En fait, cette question m’interpelle parce qu’en ce moment, je mets énormément de choses en place pour être une bonne mère pour moi-même.

Je crois que malheureusement, nul n’est parfait, et il faut croire qu’on est nombreux à avoir essuyer les erreurs de nos parents. On ne fera sans doute pas les mêmes, mais on en fera aussi avec nos enfants…

Manque de communication, carence affective, indélicatesse, dévalorisations constantes ou autre… A notre époque, les parents ne manquaient pas d’imagination quand il s’agissait de faire ou dire n’importe quoi.
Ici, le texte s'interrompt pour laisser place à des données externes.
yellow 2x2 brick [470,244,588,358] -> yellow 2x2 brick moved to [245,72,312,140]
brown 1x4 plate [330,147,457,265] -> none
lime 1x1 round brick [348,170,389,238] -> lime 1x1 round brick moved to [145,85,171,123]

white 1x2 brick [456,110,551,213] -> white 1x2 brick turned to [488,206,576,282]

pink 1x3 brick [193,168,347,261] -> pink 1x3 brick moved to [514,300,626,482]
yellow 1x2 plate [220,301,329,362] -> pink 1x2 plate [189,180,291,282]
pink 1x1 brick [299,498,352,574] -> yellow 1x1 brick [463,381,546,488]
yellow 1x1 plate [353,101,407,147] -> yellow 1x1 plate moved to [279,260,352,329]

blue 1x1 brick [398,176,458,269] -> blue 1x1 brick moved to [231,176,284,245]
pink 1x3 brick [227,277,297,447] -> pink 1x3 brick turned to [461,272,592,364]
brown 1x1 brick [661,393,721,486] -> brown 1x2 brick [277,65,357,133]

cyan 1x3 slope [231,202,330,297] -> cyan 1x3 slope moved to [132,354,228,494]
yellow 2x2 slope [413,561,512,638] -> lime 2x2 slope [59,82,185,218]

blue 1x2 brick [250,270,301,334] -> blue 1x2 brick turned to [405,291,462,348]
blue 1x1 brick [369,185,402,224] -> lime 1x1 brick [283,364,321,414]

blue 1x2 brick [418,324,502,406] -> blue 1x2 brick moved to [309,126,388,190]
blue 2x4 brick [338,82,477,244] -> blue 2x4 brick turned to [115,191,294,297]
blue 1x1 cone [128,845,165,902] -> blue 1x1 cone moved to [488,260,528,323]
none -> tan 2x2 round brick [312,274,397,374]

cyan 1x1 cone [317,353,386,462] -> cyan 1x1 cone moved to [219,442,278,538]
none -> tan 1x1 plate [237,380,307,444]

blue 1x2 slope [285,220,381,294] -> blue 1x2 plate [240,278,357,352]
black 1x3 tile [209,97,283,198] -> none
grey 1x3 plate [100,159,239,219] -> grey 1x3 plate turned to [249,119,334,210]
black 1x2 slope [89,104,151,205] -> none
Et je crois que finalement, nous faisons partie de ces générations où l’enfant n’était pas vraiment considéré et où on se contrefoutait de ses ressentis.

Bon, le hic, c’est qu’avec Dolto, l’enfant est devenu le centre des préoccupations et que maintenant, l’autre dérive est d’avoir engendré une génération d’enfants-rois… Mais là n’est pas le propos !!

Bref, toujours est-il que depuis quelques temps, je lis un livre très intéressant (au compte-goutte, vu le peu de temps que j’ai…) sur le bonheur. J’en avais déjà parlé.

Dans ce livre que je t’invite à lire si tu as le temps ou l’envie, l’auteur explique, en résumé, que nos parents nous ont forcément transmis leurs propres blessures d’enfant quand on était minot.

L’idée c’est donc d’essayer de guérir son enfant intérieur blessé (tu en as sans doute déjà entendu parler…), en lui apportant ce dont il a manqué quand il était petit.

Grâce à la visualisation et à l’hypnose, j’ai moi-même rencontré cette petite fille blondinette, toute chétive et apeurée. Je t’assure que de la voir (me voir, car il s’agit de moi hein, tu l’auras compris!) aussi malheureuse, ça m’a vraiment bouleversée…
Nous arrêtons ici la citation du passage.